◆ ASSIGNMENT A: In the article on the DNA replication fork, which journal published the researchers' findings?
◆ ASSIGNMENT B: In the article on the DNA replication fork, start at the words "When a cell" and end after "the process works.". Copy that part with "billions" changed to "millions".

Rockefeller scientists first to reconstitute the DNA 'replication fork'

When a cell divides, it must first make a copy of its DNA, a fundamental step in the life cycle of cells that occurs billions of times a day in the human body. While scientists have had an idea of the molecular tools that cells use to replicate DNA—the enzymes that unzip the double-stranded DNA and create "daughter" copies—they did not have a clear picture of how the process works.

Now, researchers at Rockefeller University have built the first model system to decipher what goes on at the "replication fork"—the point where DNA is split down the middle in order to create two exact copies. The findings are specific to eukaryotic cells, the defining feature of which is that the DNA is contained within a nucleus. All multicellular life forms, including humans, are eukaryotes. The researchers' findings, which may have profound implications for the study of cell division and human disease, appeared July 6 in the journal Nature Structural and Molecular Biology.

"We were able to purify and reconstitute the central components that propel the eukaryotic replication fork, which for the first time enables us to study the process and its regulation by the cell in fine detail," says the paper's senior author Michael O'Donnell, head of the Laboratory of DNA Replication at Rockefeller University. "What is more exciting, I believe, is that this opens up replication-fork biology to biochemical study by many labs, providing a new tool to unravel some pressing questions in a number of fields of study, including epigenetics and DNA repair." O'Donnell is Anthony and Judith Evnin Professor at Rockefeller and a Howard Hughes Medical Institute investigator.

According to O'Donnell, the team's techniques may allow researchers to reconstruct at the molecular level biochemical events that are known to occur but were difficult or impossible to study in detail. For example, scientists know that epigenetic information—inheritable information that is not encoded by the DNA sequence, but instead lies in modifications to proteins associated with the DNA—is passed along to the daughter cells after DNA replication. Yet exactly how that occurs remains a mystery. Another unknown is what happens when the replication fork encounters an area of damaged DNA as it travels down the length of DNA.

"Diseases, such as cancer, often arise from DNA damage or defects in episomal inheritance, so these findings could have direct relevance to these fields," O'Donnell says. "There are plenty of hypotheses about the mechanics of DNA replication, but until now the process could not be studied using a defined system with pure proteins."

◆ RECORD EXCERPTS:
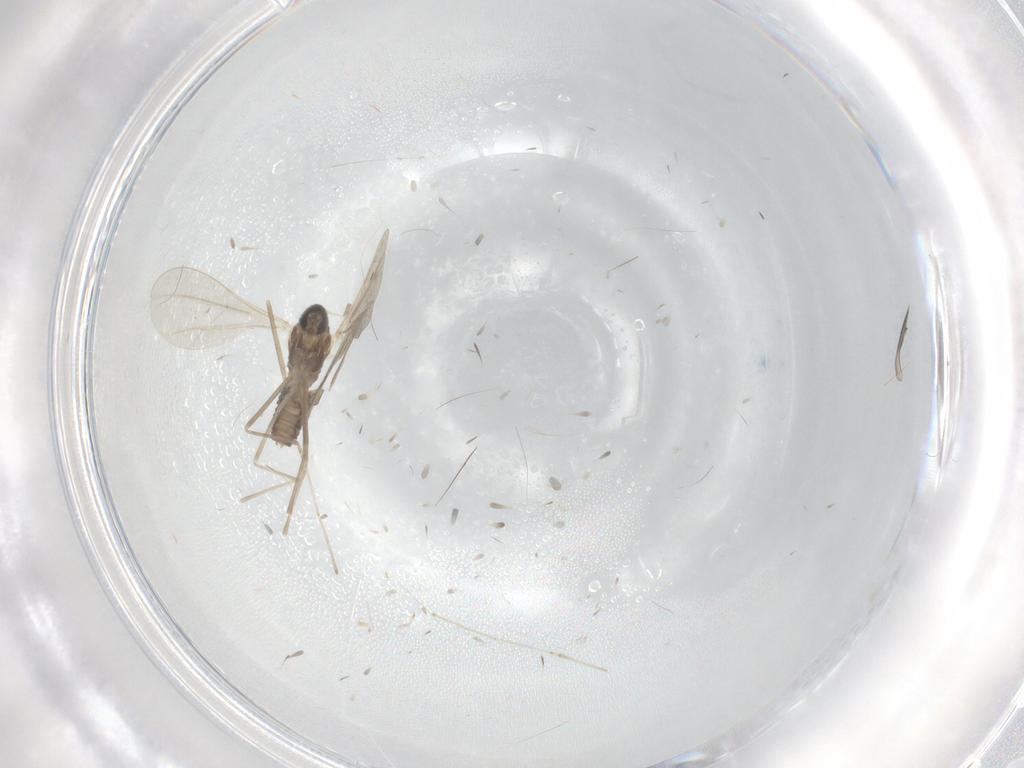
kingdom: Animalia
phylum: Arthropoda
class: Insecta
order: Diptera
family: Cecidomyiidae
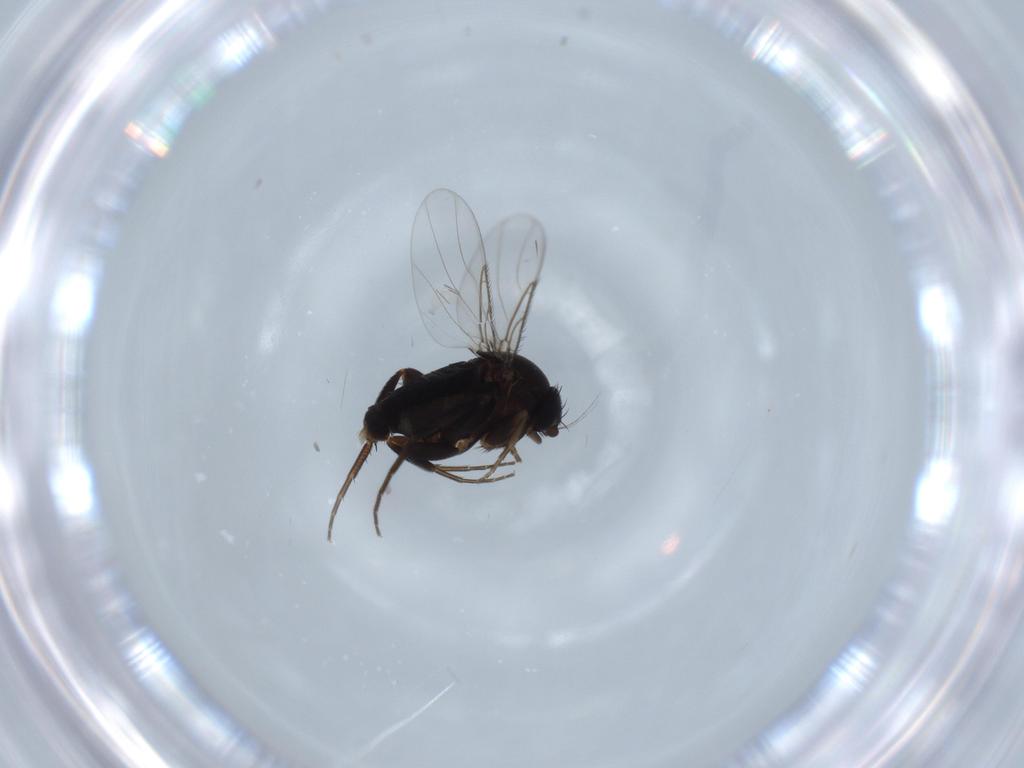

◆ SOLUTION A: Nature Structural and Molecular Biology

◆ SOLUTION B:
When a cell divides, it must first make a copy of its DNA, a fundamental step in the life cycle of cells that occurs millions of times a day in the human body. While scientists have had an idea of the molecular tools that cells use to replicate DNA—the enzymes that unzip the double-stranded DNA and create "daughter" copies—they did not have a clear picture of how the process works.